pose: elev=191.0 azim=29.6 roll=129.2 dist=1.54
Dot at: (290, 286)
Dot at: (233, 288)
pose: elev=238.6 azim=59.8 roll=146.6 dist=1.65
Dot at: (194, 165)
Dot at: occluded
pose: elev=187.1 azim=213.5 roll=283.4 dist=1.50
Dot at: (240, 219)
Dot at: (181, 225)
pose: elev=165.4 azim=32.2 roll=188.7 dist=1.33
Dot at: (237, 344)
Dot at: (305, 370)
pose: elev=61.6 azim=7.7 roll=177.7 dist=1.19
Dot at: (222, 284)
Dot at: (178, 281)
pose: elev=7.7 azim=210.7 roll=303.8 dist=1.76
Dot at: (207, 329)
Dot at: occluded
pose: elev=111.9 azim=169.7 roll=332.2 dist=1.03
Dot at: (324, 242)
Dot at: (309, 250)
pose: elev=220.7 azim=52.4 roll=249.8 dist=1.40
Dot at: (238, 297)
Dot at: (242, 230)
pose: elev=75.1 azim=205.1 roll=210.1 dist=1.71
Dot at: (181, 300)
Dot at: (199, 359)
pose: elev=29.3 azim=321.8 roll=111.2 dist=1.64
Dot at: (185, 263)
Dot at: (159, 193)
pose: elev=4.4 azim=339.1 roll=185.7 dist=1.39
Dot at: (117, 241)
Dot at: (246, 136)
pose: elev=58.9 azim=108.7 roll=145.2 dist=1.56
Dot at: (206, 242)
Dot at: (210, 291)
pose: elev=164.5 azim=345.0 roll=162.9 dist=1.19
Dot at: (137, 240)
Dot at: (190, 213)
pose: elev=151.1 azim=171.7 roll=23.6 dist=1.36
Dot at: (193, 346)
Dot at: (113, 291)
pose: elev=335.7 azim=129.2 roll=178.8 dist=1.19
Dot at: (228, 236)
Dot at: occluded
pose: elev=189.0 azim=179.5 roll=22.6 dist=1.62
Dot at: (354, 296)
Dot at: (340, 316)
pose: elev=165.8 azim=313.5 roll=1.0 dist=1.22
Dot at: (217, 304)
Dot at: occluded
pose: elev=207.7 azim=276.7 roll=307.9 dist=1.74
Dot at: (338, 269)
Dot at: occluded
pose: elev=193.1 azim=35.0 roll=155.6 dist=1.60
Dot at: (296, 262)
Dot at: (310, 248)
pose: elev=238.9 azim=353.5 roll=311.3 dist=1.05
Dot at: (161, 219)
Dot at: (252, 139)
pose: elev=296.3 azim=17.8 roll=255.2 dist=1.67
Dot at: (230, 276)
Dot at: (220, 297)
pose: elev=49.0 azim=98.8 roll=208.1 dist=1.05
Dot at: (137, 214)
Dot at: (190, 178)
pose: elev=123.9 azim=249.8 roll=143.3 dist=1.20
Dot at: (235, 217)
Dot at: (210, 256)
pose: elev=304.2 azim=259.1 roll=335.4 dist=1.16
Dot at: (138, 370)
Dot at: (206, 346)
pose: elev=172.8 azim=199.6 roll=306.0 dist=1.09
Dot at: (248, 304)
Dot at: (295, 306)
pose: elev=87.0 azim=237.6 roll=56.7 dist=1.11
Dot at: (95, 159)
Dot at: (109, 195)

※ ※ ※

DO THIS>
Copy out the rows above, putting "view" wherever "pose" appears and leaving everything else the same.

ANSWER>
view: elev=191.0 azim=29.6 roll=129.2 dist=1.54
Dot at: (290, 286)
Dot at: (233, 288)
view: elev=238.6 azim=59.8 roll=146.6 dist=1.65
Dot at: (194, 165)
Dot at: occluded
view: elev=187.1 azim=213.5 roll=283.4 dist=1.50
Dot at: (240, 219)
Dot at: (181, 225)
view: elev=165.4 azim=32.2 roll=188.7 dist=1.33
Dot at: (237, 344)
Dot at: (305, 370)
view: elev=61.6 azim=7.7 roll=177.7 dist=1.19
Dot at: (222, 284)
Dot at: (178, 281)
view: elev=7.7 azim=210.7 roll=303.8 dist=1.76
Dot at: (207, 329)
Dot at: occluded
view: elev=111.9 azim=169.7 roll=332.2 dist=1.03
Dot at: (324, 242)
Dot at: (309, 250)
view: elev=220.7 azim=52.4 roll=249.8 dist=1.40
Dot at: (238, 297)
Dot at: (242, 230)
view: elev=75.1 azim=205.1 roll=210.1 dist=1.71
Dot at: (181, 300)
Dot at: (199, 359)
view: elev=29.3 azim=321.8 roll=111.2 dist=1.64
Dot at: (185, 263)
Dot at: (159, 193)
view: elev=4.4 azim=339.1 roll=185.7 dist=1.39
Dot at: (117, 241)
Dot at: (246, 136)
view: elev=58.9 azim=108.7 roll=145.2 dist=1.56
Dot at: (206, 242)
Dot at: (210, 291)
view: elev=164.5 azim=345.0 roll=162.9 dist=1.19
Dot at: (137, 240)
Dot at: (190, 213)
view: elev=151.1 azim=171.7 roll=23.6 dist=1.36
Dot at: (193, 346)
Dot at: (113, 291)
view: elev=335.7 azim=129.2 roll=178.8 dist=1.19
Dot at: (228, 236)
Dot at: occluded
view: elev=189.0 azim=179.5 roll=22.6 dist=1.62
Dot at: (354, 296)
Dot at: (340, 316)
view: elev=165.8 azim=313.5 roll=1.0 dist=1.22
Dot at: (217, 304)
Dot at: occluded
view: elev=207.7 azim=276.7 roll=307.9 dist=1.74
Dot at: (338, 269)
Dot at: occluded
view: elev=193.1 azim=35.0 roll=155.6 dist=1.60
Dot at: (296, 262)
Dot at: (310, 248)
view: elev=238.9 azim=353.5 roll=311.3 dist=1.05
Dot at: (161, 219)
Dot at: (252, 139)
view: elev=296.3 azim=17.8 roll=255.2 dist=1.67
Dot at: (230, 276)
Dot at: (220, 297)
view: elev=49.0 azim=98.8 roll=208.1 dist=1.05
Dot at: (137, 214)
Dot at: (190, 178)
view: elev=123.9 azim=249.8 roll=143.3 dist=1.20
Dot at: (235, 217)
Dot at: (210, 256)
view: elev=304.2 azim=259.1 roll=335.4 dist=1.16
Dot at: (138, 370)
Dot at: (206, 346)
view: elev=172.8 azim=199.6 roll=306.0 dist=1.09
Dot at: (248, 304)
Dot at: (295, 306)
view: elev=87.0 azim=237.6 roll=56.7 dist=1.11
Dot at: (95, 159)
Dot at: (109, 195)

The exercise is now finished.